Please give the text of every row below as a JSON list of strings, with one string per line and blank lines left out.

===== DATA RECORDS

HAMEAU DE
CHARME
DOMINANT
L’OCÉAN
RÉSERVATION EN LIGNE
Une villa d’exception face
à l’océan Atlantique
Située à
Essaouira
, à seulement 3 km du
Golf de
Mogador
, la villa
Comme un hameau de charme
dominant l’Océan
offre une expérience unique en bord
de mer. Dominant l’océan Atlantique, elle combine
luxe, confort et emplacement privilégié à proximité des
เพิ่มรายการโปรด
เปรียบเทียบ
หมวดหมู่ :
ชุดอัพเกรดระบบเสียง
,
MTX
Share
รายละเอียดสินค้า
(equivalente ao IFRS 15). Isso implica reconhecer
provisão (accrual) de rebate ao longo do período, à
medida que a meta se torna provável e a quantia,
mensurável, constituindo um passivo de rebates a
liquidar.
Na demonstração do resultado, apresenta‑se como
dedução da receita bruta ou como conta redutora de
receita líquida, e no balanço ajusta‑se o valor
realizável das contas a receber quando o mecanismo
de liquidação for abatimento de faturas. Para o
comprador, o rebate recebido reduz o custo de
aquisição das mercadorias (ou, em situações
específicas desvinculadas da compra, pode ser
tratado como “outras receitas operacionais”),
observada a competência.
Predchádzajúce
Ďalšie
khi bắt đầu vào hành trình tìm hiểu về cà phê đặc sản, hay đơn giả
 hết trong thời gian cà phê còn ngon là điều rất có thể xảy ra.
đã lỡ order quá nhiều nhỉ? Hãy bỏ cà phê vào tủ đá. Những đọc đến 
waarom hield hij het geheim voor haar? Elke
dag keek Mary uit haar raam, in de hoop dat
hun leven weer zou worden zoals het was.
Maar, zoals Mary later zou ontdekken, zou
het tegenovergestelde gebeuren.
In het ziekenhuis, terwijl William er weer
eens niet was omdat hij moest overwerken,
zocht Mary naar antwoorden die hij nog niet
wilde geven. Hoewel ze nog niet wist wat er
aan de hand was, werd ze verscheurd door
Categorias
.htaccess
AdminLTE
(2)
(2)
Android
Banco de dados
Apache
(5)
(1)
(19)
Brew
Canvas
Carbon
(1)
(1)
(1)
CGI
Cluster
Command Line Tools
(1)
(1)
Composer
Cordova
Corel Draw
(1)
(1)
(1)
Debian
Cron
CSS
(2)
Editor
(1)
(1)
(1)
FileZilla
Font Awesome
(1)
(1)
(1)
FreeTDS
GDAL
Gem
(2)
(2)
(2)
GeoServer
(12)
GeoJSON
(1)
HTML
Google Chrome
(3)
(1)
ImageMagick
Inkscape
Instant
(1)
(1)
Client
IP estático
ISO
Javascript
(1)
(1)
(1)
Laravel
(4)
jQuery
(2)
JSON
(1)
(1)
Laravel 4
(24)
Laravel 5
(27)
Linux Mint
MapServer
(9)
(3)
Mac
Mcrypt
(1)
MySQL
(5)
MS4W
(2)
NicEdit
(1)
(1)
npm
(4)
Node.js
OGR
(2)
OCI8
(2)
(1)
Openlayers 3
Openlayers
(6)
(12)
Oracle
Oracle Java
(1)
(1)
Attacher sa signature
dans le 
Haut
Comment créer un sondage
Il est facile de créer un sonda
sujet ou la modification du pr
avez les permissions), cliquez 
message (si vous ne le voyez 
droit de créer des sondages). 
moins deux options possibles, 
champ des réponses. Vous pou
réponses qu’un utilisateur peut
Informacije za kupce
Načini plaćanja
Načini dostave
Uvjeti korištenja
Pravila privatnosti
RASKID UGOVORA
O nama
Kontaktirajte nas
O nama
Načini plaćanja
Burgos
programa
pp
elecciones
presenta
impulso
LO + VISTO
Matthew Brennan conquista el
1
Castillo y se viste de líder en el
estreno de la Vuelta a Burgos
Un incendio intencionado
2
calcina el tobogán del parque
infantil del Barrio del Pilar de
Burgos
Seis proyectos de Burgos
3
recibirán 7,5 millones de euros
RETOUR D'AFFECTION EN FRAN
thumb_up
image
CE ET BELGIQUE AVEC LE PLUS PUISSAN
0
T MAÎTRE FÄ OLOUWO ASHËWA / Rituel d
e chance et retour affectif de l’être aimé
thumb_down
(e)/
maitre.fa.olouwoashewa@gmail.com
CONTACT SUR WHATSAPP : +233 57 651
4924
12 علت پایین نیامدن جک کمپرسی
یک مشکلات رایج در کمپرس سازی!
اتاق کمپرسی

==========

## EXPECTED ANSWER
[
  "HAMEAU DE",
  "CHARME",
  "DOMINANT",
  "L’OCÉAN",
  "RÉSERVATION EN LIGNE",
  "Une villa d’exception face",
  "à l’océan Atlantique",
  "Située à",
  "Essaouira",
  ", à seulement 3 km du",
  "Golf de",
  "Mogador",
  ", la villa",
  "Comme un hameau de charme",
  "dominant l’Océan",
  "offre une expérience unique en bord",
  "de mer. Dominant l’océan Atlantique, elle combine",
  "luxe, confort et emplacement privilégié à proximité des",
  "เพิ่มรายการโปรด",
  "เปรียบเทียบ",
  "หมวดหมู่ :",
  "ชุดอัพเกรดระบบเสียง",
  ",",
  "MTX",
  "Share",
  "รายละเอียดสินค้า",
  "(equivalente ao IFRS 15). Isso implica reconhecer",
  "provisão (accrual) de rebate ao longo do período, à",
  "medida que a meta se torna provável e a quantia,",
  "mensurável, constituindo um passivo de rebates a",
  "liquidar.",
  "Na demonstração do resultado, apresenta‑se como",
  "dedução da receita bruta ou como conta redutora de",
  "receita líquida, e no balanço ajusta‑se o valor",
  "realizável das contas a receber quando o mecanismo",
  "de liquidação for abatimento de faturas. Para o",
  "comprador, o rebate recebido reduz o custo de",
  "aquisição das mercadorias (ou, em situações",
  "específicas desvinculadas da compra, pode ser",
  "tratado como “outras receitas operacionais”),",
  "observada a competência.",
  "Predchádzajúce",
  "Ďalšie",
  "khi bắt đầu vào hành trình tìm hiểu về cà phê đặc sản, hay đơn giả",
  " hết trong thời gian cà phê còn ngon là điều rất có thể xảy ra.",
  "đã lỡ order quá nhiều nhỉ? Hãy bỏ cà phê vào tủ đá. Những đọc đến ",
  "waarom hield hij het geheim voor haar? Elke",
  "dag keek Mary uit haar raam, in de hoop dat",
  "hun leven weer zou worden zoals het was.",
  "Maar, zoals Mary later zou ontdekken, zou",
  "het tegenovergestelde gebeuren.",
  "In het ziekenhuis, terwijl William er weer",
  "eens niet was omdat hij moest overwerken,",
  "zocht Mary naar antwoorden die hij nog niet",
  "wilde geven. Hoewel ze nog niet wist wat er",
  "aan de hand was, werd ze verscheurd door",
  "Categorias",
  ".htaccess",
  "AdminLTE",
  "(2)",
  "(2)",
  "Android",
  "Banco de dados",
  "Apache",
  "(5)",
  "(1)",
  "(19)",
  "Brew",
  "Canvas",
  "Carbon",
  "(1)",
  "(1)",
  "(1)",
  "CGI",
  "Cluster",
  "Command Line Tools",
  "(1)",
  "(1)",
  "Composer",
  "Cordova",
  "Corel Draw",
  "(1)",
  "(1)",
  "(1)",
  "Debian",
  "Cron",
  "CSS",
  "(2)",
  "Editor",
  "(1)",
  "(1)",
  "(1)",
  "FileZilla",
  "Font Awesome",
  "(1)",
  "(1)",
  "(1)",
  "FreeTDS",
  "GDAL",
  "Gem",
  "(2)",
  "(2)",
  "(2)",
  "GeoServer",
  "(12)",
  "GeoJSON",
  "(1)",
  "HTML",
  "Google Chrome",
  "(3)",
  "(1)",
  "ImageMagick",
  "Inkscape",
  "Instant",
  "(1)",
  "(1)",
  "Client",
  "IP estático",
  "ISO",
  "Javascript",
  "(1)",
  "(1)",
  "(1)",
  "Laravel",
  "(4)",
  "jQuery",
  "(2)",
  "JSON",
  "(1)",
  "(1)",
  "Laravel 4",
  "(24)",
  "Laravel 5",
  "(27)",
  "Linux Mint",
  "MapServer",
  "(9)",
  "(3)",
  "Mac",
  "Mcrypt",
  "(1)",
  "MySQL",
  "(5)",
  "MS4W",
  "(2)",
  "NicEdit",
  "(1)",
  "(1)",
  "npm",
  "(4)",
  "Node.js",
  "OGR",
  "(2)",
  "OCI8",
  "(2)",
  "(1)",
  "Openlayers 3",
  "Openlayers",
  "(6)",
  "(12)",
  "Oracle",
  "Oracle Java",
  "(1)",
  "(1)",
  "Attacher sa signature",
  "dans le ",
  "Haut",
  "Comment créer un sondage",
  "Il est facile de créer un sonda",
  "sujet ou la modification du pr",
  "avez les permissions), cliquez ",
  "message (si vous ne le voyez ",
  "droit de créer des sondages). ",
  "moins deux options possibles, ",
  "champ des réponses. Vous pou",
  "réponses qu’un utilisateur peut",
  "Informacije za kupce",
  "Načini plaćanja",
  "Načini dostave",
  "Uvjeti korištenja",
  "Pravila privatnosti",
  "RASKID UGOVORA",
  "O nama",
  "Kontaktirajte nas",
  "O nama",
  "Načini plaćanja",
  "Burgos",
  "programa",
  "pp",
  "elecciones",
  "presenta",
  "impulso",
  "LO + VISTO",
  "Matthew Brennan conquista el",
  "1",
  "Castillo y se viste de líder en el",
  "estreno de la Vuelta a Burgos",
  "Un incendio intencionado",
  "2",
  "calcina el tobogán del parque",
  "infantil del Barrio del Pilar de",
  "Burgos",
  "Seis proyectos de Burgos",
  "3",
  "recibirán 7,5 millones de euros",
  "RETOUR D'AFFECTION EN FRAN",
  "thumb_up",
  "image",
  "CE ET BELGIQUE AVEC LE PLUS PUISSAN",
  "0",
  "T MAÎTRE FÄ OLOUWO ASHËWA / Rituel d",
  "e chance et retour affectif de l’être aimé",
  "thumb_down",
  "(e)/",
  "maitre.fa.olouwoashewa@gmail.com",
  "CONTACT SUR WHATSAPP : +233 57 651",
  "4924",
  "12 علت پایین نیامدن جک کمپرسی",
  "یک مشکلات رایج در کمپرس سازی!",
  "اتاق کمپرسی"
]